I recently completed the “Big Data and Social Physics” MOOC at edX.
What a waste of time. Thankfully, it was only one week long, so I didn’t waste too much time. But still. Even though it didn’t cost any actual money, I feel like I was ripped off. This was basically a big sales pitch for Alex Pentland’s new book, Social Physics How Good Ideas Spread–The Lessons from a New Science. The course itself is entirely free of content.
I did not cave in and buy the book, so I can’t really say, but it sure smells like it’s largely free of content as well. A new science? Is that really necessary? It sounds to me like maybe Pentland’s got a Wolfram-sized ego and has convinced himself that his ideas are so extraordinary they cannot be described with regular science. If you haven’t read Stephen Wolfram’s A New Kind of Science, you haven’t missed anything. I’m going to guess that it’s safe to skip Pentland’s “new science” as well.

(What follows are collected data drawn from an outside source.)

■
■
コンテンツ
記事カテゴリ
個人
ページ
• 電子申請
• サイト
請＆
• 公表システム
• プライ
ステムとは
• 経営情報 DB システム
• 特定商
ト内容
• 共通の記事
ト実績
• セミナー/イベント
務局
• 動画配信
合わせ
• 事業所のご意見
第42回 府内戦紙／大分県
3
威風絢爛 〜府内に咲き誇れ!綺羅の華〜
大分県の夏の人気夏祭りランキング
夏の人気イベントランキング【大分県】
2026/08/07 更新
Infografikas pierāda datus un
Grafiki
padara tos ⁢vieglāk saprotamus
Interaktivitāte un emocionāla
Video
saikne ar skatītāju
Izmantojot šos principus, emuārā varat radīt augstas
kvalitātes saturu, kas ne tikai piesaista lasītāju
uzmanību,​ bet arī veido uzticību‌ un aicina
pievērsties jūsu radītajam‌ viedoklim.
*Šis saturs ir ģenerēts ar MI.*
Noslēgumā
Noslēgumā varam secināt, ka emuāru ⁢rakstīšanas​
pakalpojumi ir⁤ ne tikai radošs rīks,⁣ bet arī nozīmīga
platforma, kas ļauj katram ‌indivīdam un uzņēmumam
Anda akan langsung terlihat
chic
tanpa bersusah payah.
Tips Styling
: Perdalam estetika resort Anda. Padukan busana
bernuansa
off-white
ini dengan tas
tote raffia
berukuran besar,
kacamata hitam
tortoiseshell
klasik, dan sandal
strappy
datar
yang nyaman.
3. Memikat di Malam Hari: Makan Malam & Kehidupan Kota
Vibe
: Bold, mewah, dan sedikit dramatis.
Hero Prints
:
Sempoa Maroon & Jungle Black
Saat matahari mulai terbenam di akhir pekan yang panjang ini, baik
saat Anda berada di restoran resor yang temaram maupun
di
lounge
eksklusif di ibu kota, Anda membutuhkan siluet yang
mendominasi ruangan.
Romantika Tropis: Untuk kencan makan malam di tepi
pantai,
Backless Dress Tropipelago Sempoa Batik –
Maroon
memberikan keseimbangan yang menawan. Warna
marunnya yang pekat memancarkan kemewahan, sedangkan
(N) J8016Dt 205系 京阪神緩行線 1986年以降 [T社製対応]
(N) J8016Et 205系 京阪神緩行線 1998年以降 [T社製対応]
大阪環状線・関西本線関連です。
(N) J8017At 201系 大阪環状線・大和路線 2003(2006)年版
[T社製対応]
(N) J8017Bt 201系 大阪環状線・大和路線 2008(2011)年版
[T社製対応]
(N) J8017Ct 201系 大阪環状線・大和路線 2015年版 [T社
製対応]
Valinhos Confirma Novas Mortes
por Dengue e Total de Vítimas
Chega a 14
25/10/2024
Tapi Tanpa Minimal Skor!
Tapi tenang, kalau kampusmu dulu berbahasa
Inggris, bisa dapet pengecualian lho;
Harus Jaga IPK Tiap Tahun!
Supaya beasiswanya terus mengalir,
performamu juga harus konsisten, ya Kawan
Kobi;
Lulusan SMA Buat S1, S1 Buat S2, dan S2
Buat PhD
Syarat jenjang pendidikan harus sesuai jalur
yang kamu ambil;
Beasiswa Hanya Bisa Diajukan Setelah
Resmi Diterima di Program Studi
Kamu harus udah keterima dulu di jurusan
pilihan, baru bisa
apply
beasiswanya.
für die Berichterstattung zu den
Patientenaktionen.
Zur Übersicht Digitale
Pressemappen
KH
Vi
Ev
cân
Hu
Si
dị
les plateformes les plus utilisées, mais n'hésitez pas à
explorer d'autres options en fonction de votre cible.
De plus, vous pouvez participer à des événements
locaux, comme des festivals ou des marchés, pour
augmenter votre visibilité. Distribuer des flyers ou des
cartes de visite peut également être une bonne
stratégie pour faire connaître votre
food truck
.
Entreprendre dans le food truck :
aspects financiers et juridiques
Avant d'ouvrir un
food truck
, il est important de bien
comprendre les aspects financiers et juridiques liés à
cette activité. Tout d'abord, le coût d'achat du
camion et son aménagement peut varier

Even if I’m wrong about that and it turns out Pentland’s book does contain interesting content, I still think it was wrong of him to exploit the wonderful edX platform in this way. This was not a real course. This was a TED talk that spiraled out of control.
Tomorrow, an edX course called Sabermetrics 101: Introduction to Baseball Analytics is starting. This appears to be chock full of real content including practical things like R and SQL. What does it mean if the baseball course has more “big data” in it than the Big Data course?